5. Normal distribution vs. Binomial distribution vs. Poisson distribution

(1) Normal distribution:

describes continuous data which have a symmetric distribution, with a characteristic ‘bell’ shape. $X$ ~ $N(\mu,\sigma^2)$
probability density function of the normal distribution: $f(x) = \frac{1}{\sigma \sqrt{2\pi}}e^{-\frac{(x-\mu)^2}{2\sigma^2}}$
In normal distribution, the probability is not coming from reading the graph, but the area under the curve.
$F(x)=P(-\infty<X\leq x) = \int_{-\infty}^{b}f(x)dx$

(2) Binomial distribution:

describes the distribution of binary data from a finite sample.

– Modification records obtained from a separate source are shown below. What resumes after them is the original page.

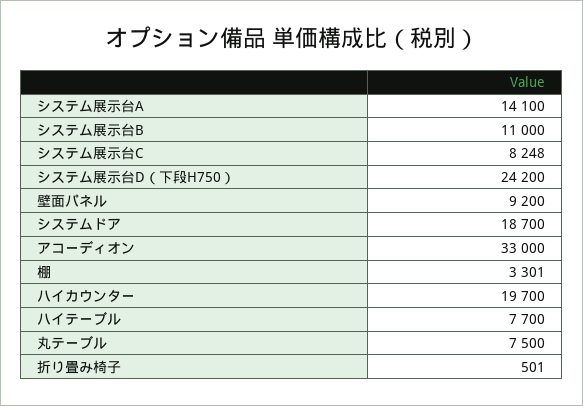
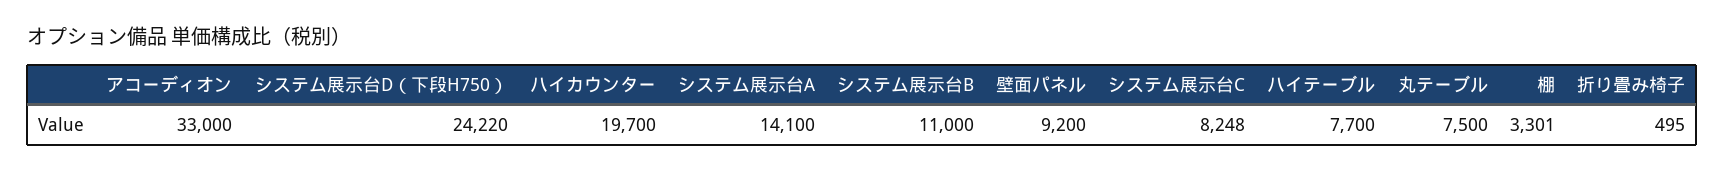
システム展示台D（下段H750）: 24200 -> 24220
システムドア: 18700 -> none
折り畳み椅子: 501 -> 495

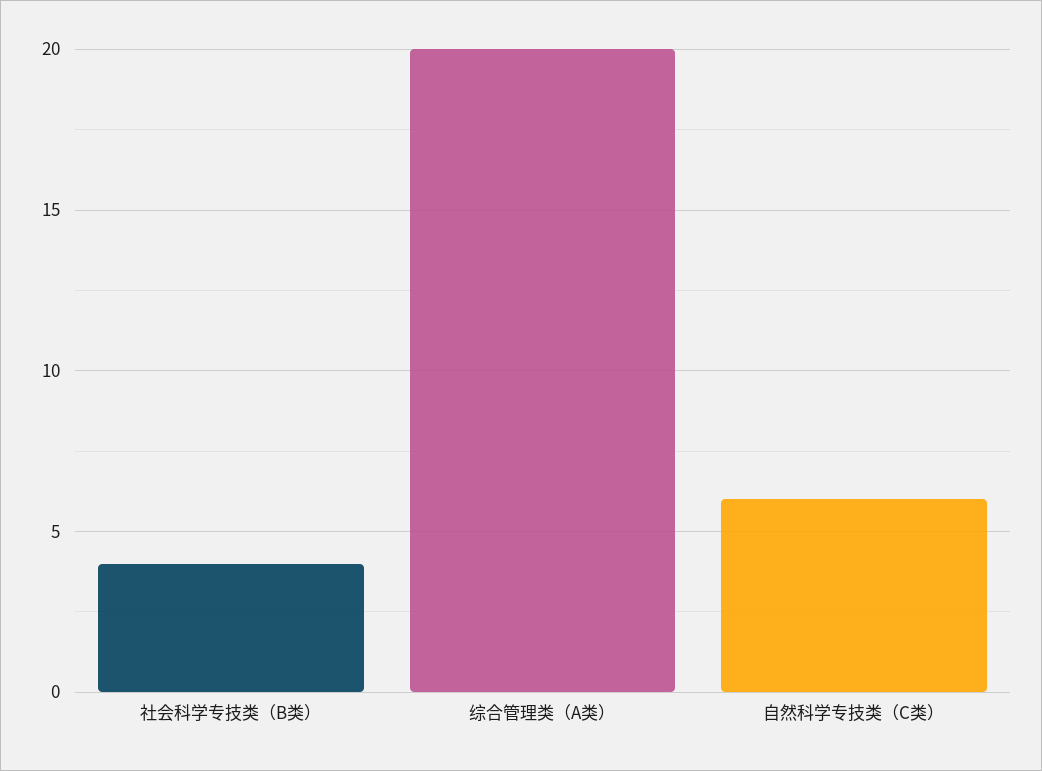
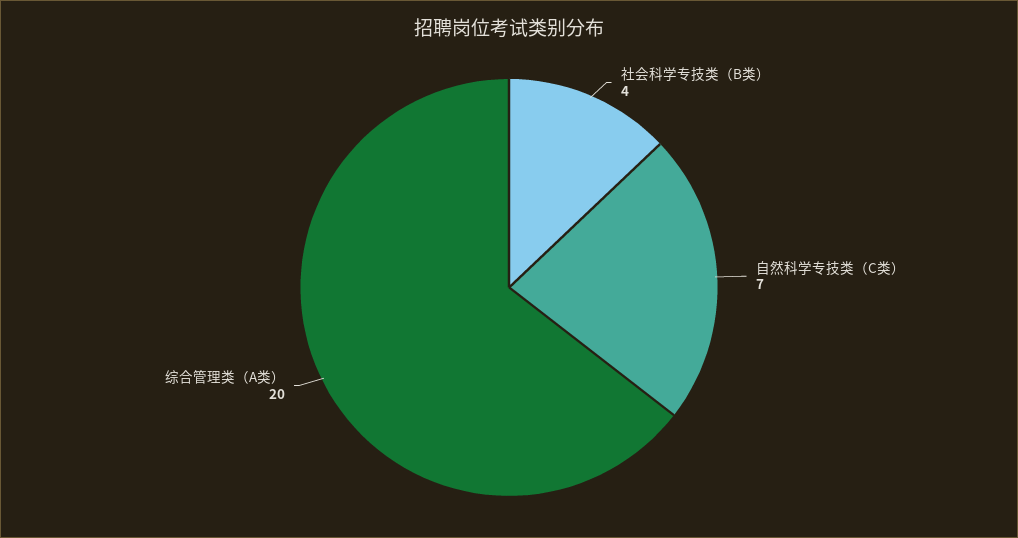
自然科学专技类（C类）: 6 -> 7

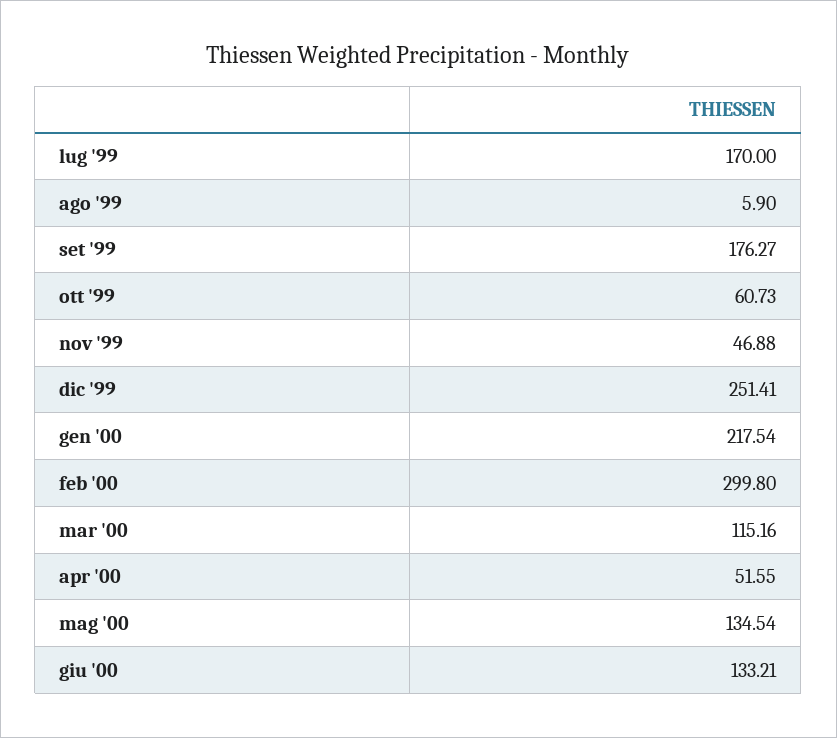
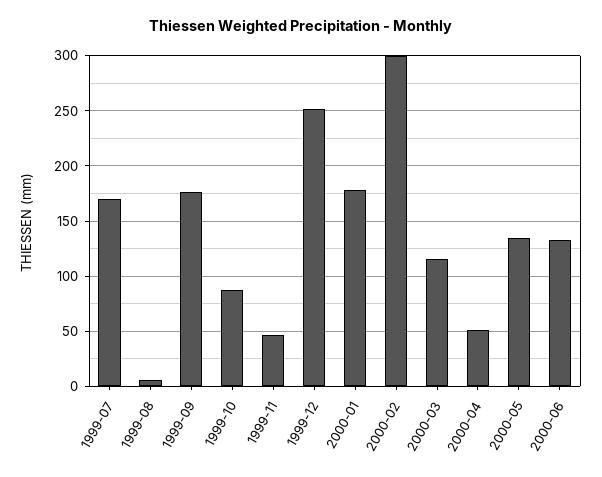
ott '99: 60.73 -> 90
gen '00: 217.54 -> 180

Thus it gives the probability of getting $r$ events out of $n$ trials (and the probability of success in each trial is $p$ ). $X$ ~ $B(n,p)$
probability mass function of the binomial distribution: the probability of getting exactly $k$ successes in $n$ independent binomial trials is given by the probability mass function: $P(X=k) = \frac{n!}{k!(n-k)!}p^k(1-p)^{n-k}$
The normal distribution can be used as an approximation to the binomial distribution, under certain circumstances: If $X$ ~ $B(n,p)$ and if $n$ is large and/or $p$ is close to ½, then $X$ is approximately $N(np, npq)$ , where $q=1-p$

(3) Poisson distribution:

describes the distribution of binary data from an infinite sample. Thus it gives the probability of getting $r$ events in a population.
probability mass function: $P(X=k)=\frac{\lambda^ke^{-\lambda}}{k!}$